34. Doorslijpschijven mogen niet aan zijwaartse
druk worden blootgesteld.
35. Draag geen stoffen werkhandschoenen tijdens
gebruik van dit gereedschap.
Vezels van stoffen
handschoenen kunnen binnendringen in het
gereedschap waardoor het gereedschap defect kan
raken.
BEWAAR DEZE VOORSCHRIFTEN.
WAARSCHUWING:
Laat u NIET misleiden door een vals gevoel van
comfort en bekendheid met het gereedschap (na
veelvuldig gebruik) en neem alle
veiligheidsvoorschriften van het betreffende
gereedschap altijd strikt in acht. VERKEERD
GEBRUIK of het niet naleven van de
veiligheidsvoorschriften in deze gebruiksaanwijzing
kan leiden tot ernstige verwondingen.
BESCHRIJVING VAN DE FUNCTIES
LET OP:
• Zorg altijd dat het gereedschap is uitgeschakeld en de
stekker uit het stopcontact is verwijderd alvorens de
functies op het gereedschap te controleren of af te
stellen.
Asvergrendeling (Fig. 1)
LET OP:
• Schakel nooit de asvergrendeling in terwijl de as nog
draait. Dat kan het apparaat beschadigen.

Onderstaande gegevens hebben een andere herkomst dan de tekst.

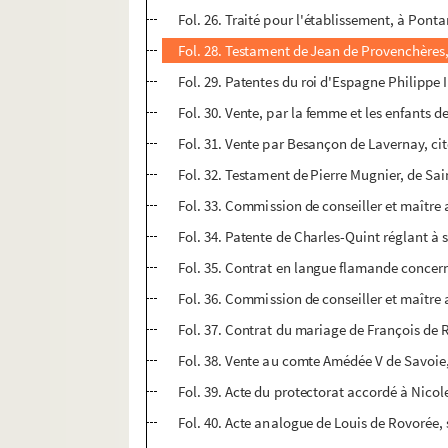
Fol. 26. Traité pour l'établissement, à Ponta
Fol. 28. Testament de Jean de Provenchères, 
Fol. 29. Patentes du roi d'Espagne Philippe I
Fol. 30. Vente, par la femme et les enfants 
Fol. 31. Vente par Besançon de Lavernay, ci
Fol. 32. Testament de Pierre Mugnier, de Sain
Fol. 33. Commission de conseiller et maître 
Fol. 34. Patente de Charles-Quint réglant à 
Fol. 35. Contrat en langue flamande concerna
Fol. 36. Commission de conseiller et maître a
Fol. 37. Contrat du mariage de François de 
Fol. 38. Vente au comte Amédée V de Savoie, 
Fol. 39. Acte du protectorat accordé à Nicol
Fol. 40. Acte analogue de Louis de Rovorée,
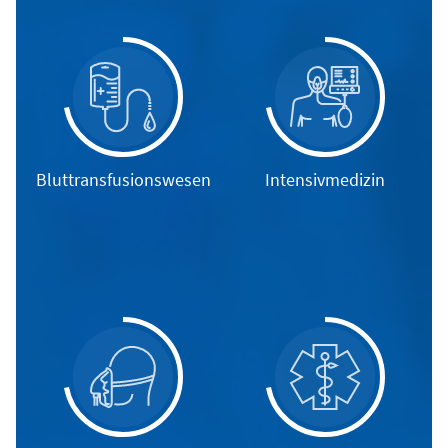
Bluttransfusionswesen
Intensivmedizin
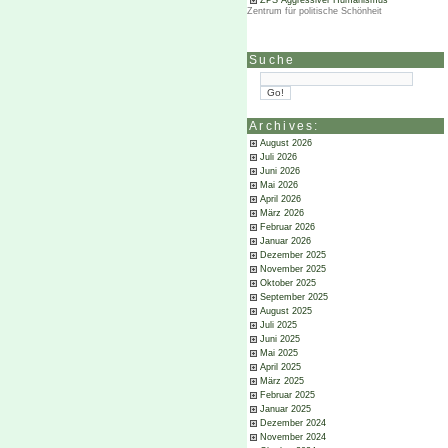
ZPS Aggressiver Humanismus
Zentrum für politische Schönheit
Suche
Archives:
August 2026
Juli 2026
Juni 2026
Mai 2026
April 2026
März 2026
Februar 2026
Januar 2026
Dezember 2025
November 2025
Oktober 2025
September 2025
August 2025
Juli 2025
Juni 2025
Mai 2025
April 2025
März 2025
Februar 2025
Januar 2025
Dezember 2024
November 2024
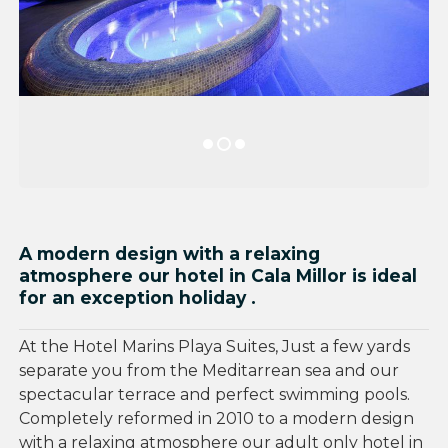
A modern design with a relaxing
atmosphere our hotel in Cala Millor is ideal
for an exception holiday .
At the Hotel Marins Playa Suites, Just a few yards
separate you from the Meditarrean sea and our
spectacular terrace and perfect swimming pools.
Completely reformed in 2010 to a modern design
with a relaxing atmosphere our adult only hotel in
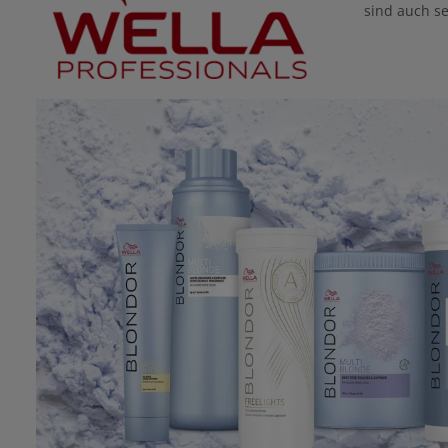
sind auch s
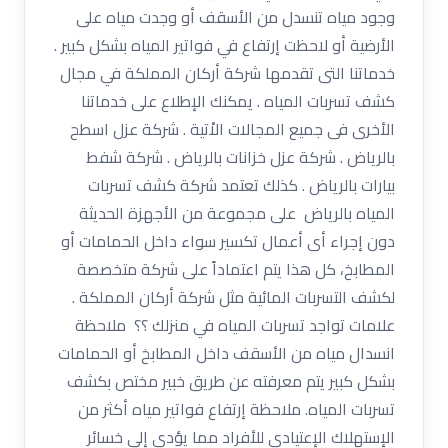
وجود مياه تنسدل من الأسقف أو وجدت مياه على
الأرضية أو لاحظت إرتفاع في فواتير المياه بشكل كبير .
خدماتنا التى تقدمها شركة أركان المملكة في مجال
كشف تسربات المياه . يمكنك الإطلاع على خدماتنا
الأخرى فى جميع المجالات الاْتية . شركة عزل اسطح
بالرياض . شركة عزل خزانات بالرياض . شركة شفط
بيارات بالرياض . كذلك تعتمد شركة كشف تسربات
المياه بالرياض على مجموعة من الأجهزة الحديثة
دون إجراء أى أعمال تكسير سواء داخل الحمامات أو
المطابخ، كل هذا يتم اعتماداً على شركة متخصصة
لكشف التسربات المائية مثل شركة أركان المملكة .
علامات تواجد تسربات المياه في منزلك ؟؟ ملاحظة
انسدال مياه من الأسقف داخل المطابخ أو الحمامات
بشكل كبير يتم معرفته عن طريق خبير مختص بكشف
تسربات المياه. ملاحظة إرتفاع فواتير مياه أكثر من
الإستهلاك الإعتيادي للأفراد مما يؤدي إلى خسائر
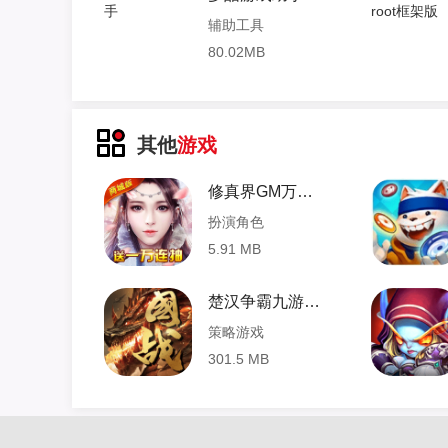
辅助工具
80.02MB
其他
游戏
修真界GM万抽版 1.0.0 安卓版
扮演角色
5.91 MB
楚汉争霸九游服 2.4.4 安卓版
策略游戏
301.5 MB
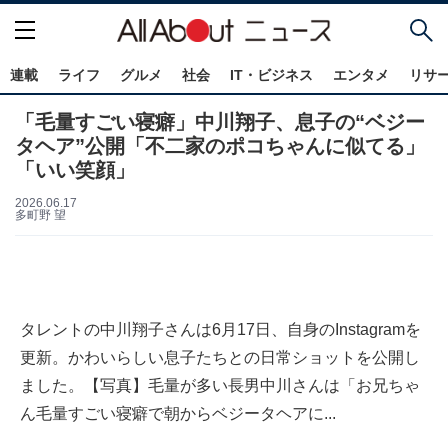
連載
ライフ
グルメ
社会
IT・ビジネス
エンタメ
リサ
「毛量すごい寝癖」中川翔子、息子の“ベジー
タヘア”公開「不二家のポコちゃんに似てる」
「いい笑顔」
2026.06.17
多町野 望
タレントの中川翔子さんは6月17日、自身のInstagramを
更新。かわいらしい息子たちとの日常ショットを公開し
ました。【写真】毛量が多い長男中川さんは「お兄ちゃ
ん毛量すごい寝癖で朝からベジータヘアに...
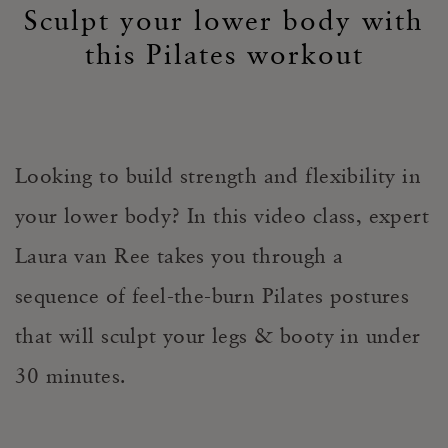
Sculpt your lower body with
this Pilates workout
Looking to build strength and flexibility in
your lower body? In this video class, expert
Laura van Ree takes you through a
sequence of feel-the-burn Pilates postures
that will sculpt your legs & booty in under
30 minutes.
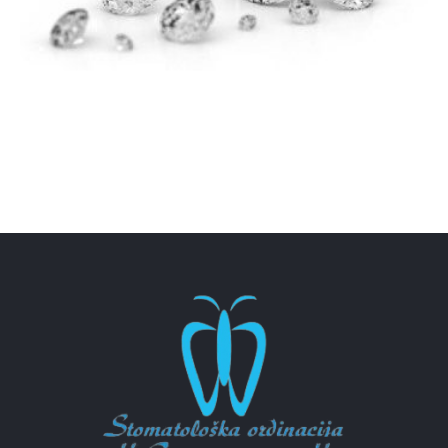
ZUBNI NAKIT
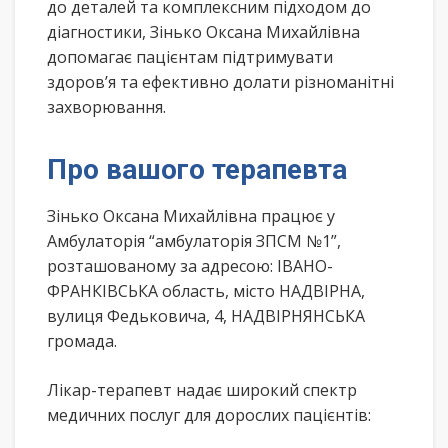
до деталей та комплексним підходом до
діагностики, Зінько Оксана Михайлівна
допомагає пацієнтам підтримувати
здоров’я та ефективно долати різноманітні
захворювання.
Про вашого терапевта
Зінько Оксана Михайлівна працює у
Амбулаторія “амбулаторія ЗПСМ №1”,
розташованому за адресою: ІВАНО-
ФРАНКІВСЬКА область, місто НАДВІРНА,
вулиця Федьковича, 4, НАДВІРНЯНСЬКА
громада.
Лікар-терапевт надає широкий спектр
медичних послуг для дорослих пацієнтів:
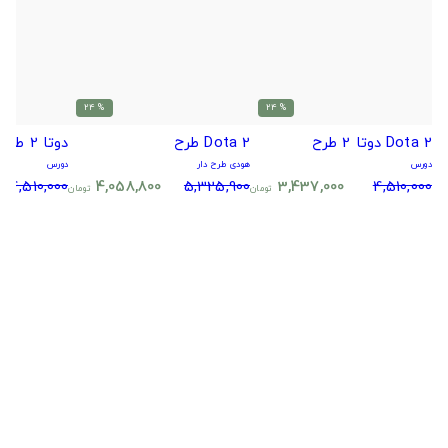
% 24
% 24
Dota 2 دوتا 2 طرح
Dota 2 طرح
دوتا 2 طرح هیروی
دورس
هودی طرح دار
دورس
4,510,000
4,058,800
5,325,900
3,437,000
4,510,000
تومان
تومان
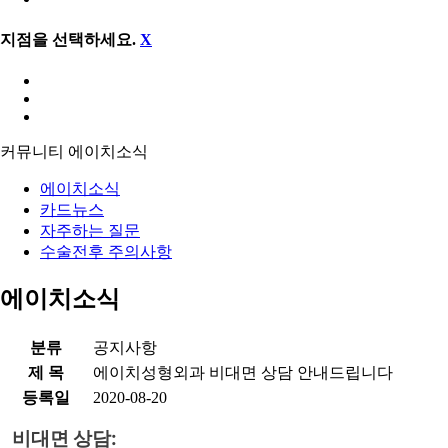
지점을 선택하세요.
X
커뮤니티
에이치소식
에이치소식
카드뉴스
자주하는 질문
수술전후 주의사항
에이치소식
분류
공지사항
제 목
에이치성형외과 비대면 상담 안내드립니다
등록일
2020-08-20
비대면 상담:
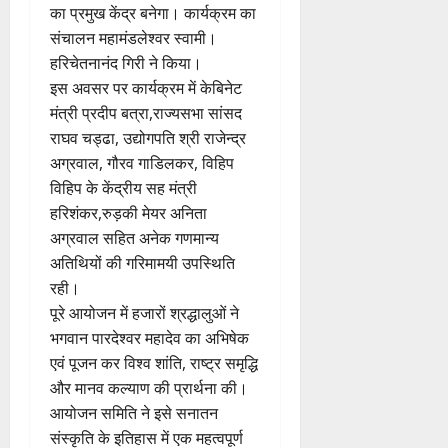
का प्रमुख केंद्र बनेगा। कार्यक्रम का
संचालन महामंडलेश्वर स्वामी।
हरिचेतनानंद गिरी ने किया।
इस अवसर पर कार्यक्रम में केबिनेट
मंत्री प्रदीप बत्रा,राज्यसभा सांसद
राघव चड्ढा, उद्योगपति श्री राजेन्द्र
अग्रवाल, गौरव गाडिलकर, विहिप
विहिप के केंद्रीय सह मंत्री
हरिशंकर,रुड़की मेयर अनिता
अग्रवाल सहित अनेक गणमान्य
अतिथियों की गरिमामयी उपस्थिति
रही।
पूरे आयोजन में हजारों श्रद्धालुओं ने
भगवान पारदेश्वर महादेव का अभिषेक
एवं पूजन कर विश्व शांति, राष्ट्र समृद्धि
और मानव कल्याण की प्रार्थना की।
आयोजन समिति ने इसे सनातन
संस्कृति के इतिहास में एक महत्वपूर्ण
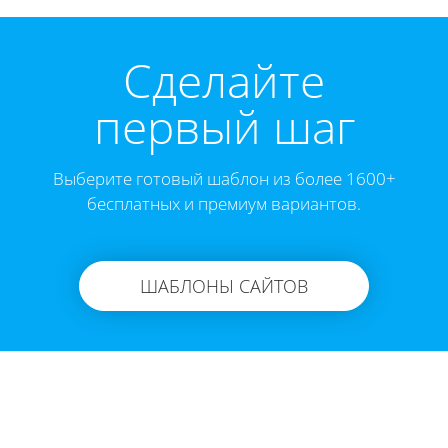
Cделайте
первый шаг
Выберите готовый шаблон из более 1600+
бесплатных и премиум вариантов.
ШАБЛОНЫ САЙТОВ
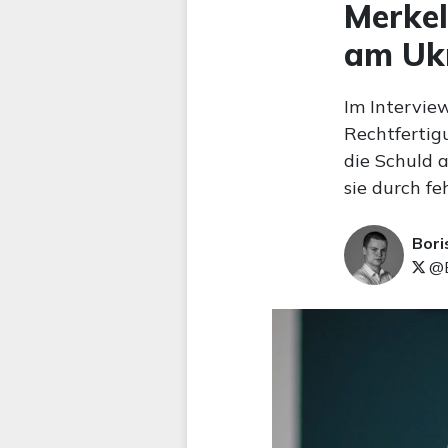
Merkel 
am Ukr
Im Interview
Rechtfertigu
die Schuld 
sie durch fe
Bori
@B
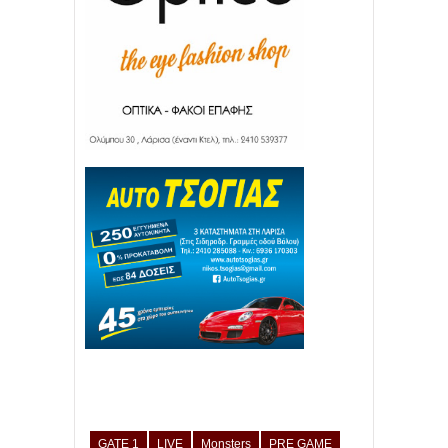
GATE 1
LIVE
Monsters
PRE GAME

Druk de asvergrendeling in om te voorkomen dat de as
wegdraait wanneer u accessoires aanbrengt of
verwijdert.
Schakelaarwerking (Fig. 2)
LET OP:
• Controleer altijd, voordat u de stekker in het
stopcontact steekt, of de schuifschakelaar op de juiste
manier schakelt en terugkeert naar de “UIT” stand
wanneer u op de achterkant van de schuifschakelaar
drukt.
• De schakelaar kan in de “AAN”-stand vergrendeld
worden, hetgeen bij langdurig gebruik comfortabeler
werkt. Wees extra voorzichtig wanneer u de schakelaar
in de “AAN”-stand vergrendelt en houd het
gereedschap altijd stevig vast.
Om het gereedschap te starten, schuift u de
schuifschakelaar naar de “I (AAN)”-stand door op de
achterkant van de schuifschakelaar te drukken. Voor
continu gebruik drukt u de voorkant van de
schuifschakelaar in, om die te vergrendelen.
Om het gereedschap te stoppen drukt u op de achterkant
van de schuifschakelaar en schuift u die naar de “O
(UIT)”-stand.
Verklikkerlampje (Fig. 3)
Het verklikkerlampje licht groen op wanneer het
gereedschap van stroom wordt voorzien. Als het
verklikkerlampje niet oplicht, kan er iets mis zijn met het
netsnoer of met de regeleenheid. Als het
verklikkerlampje wel oplicht maar het gereedschap niet
start na inschakelen van het apparaat, dan kunnen de
koolborstels versleten zijn of de regeleenheid, de motor
of de AAN/UIT-schakelaar defect zijn.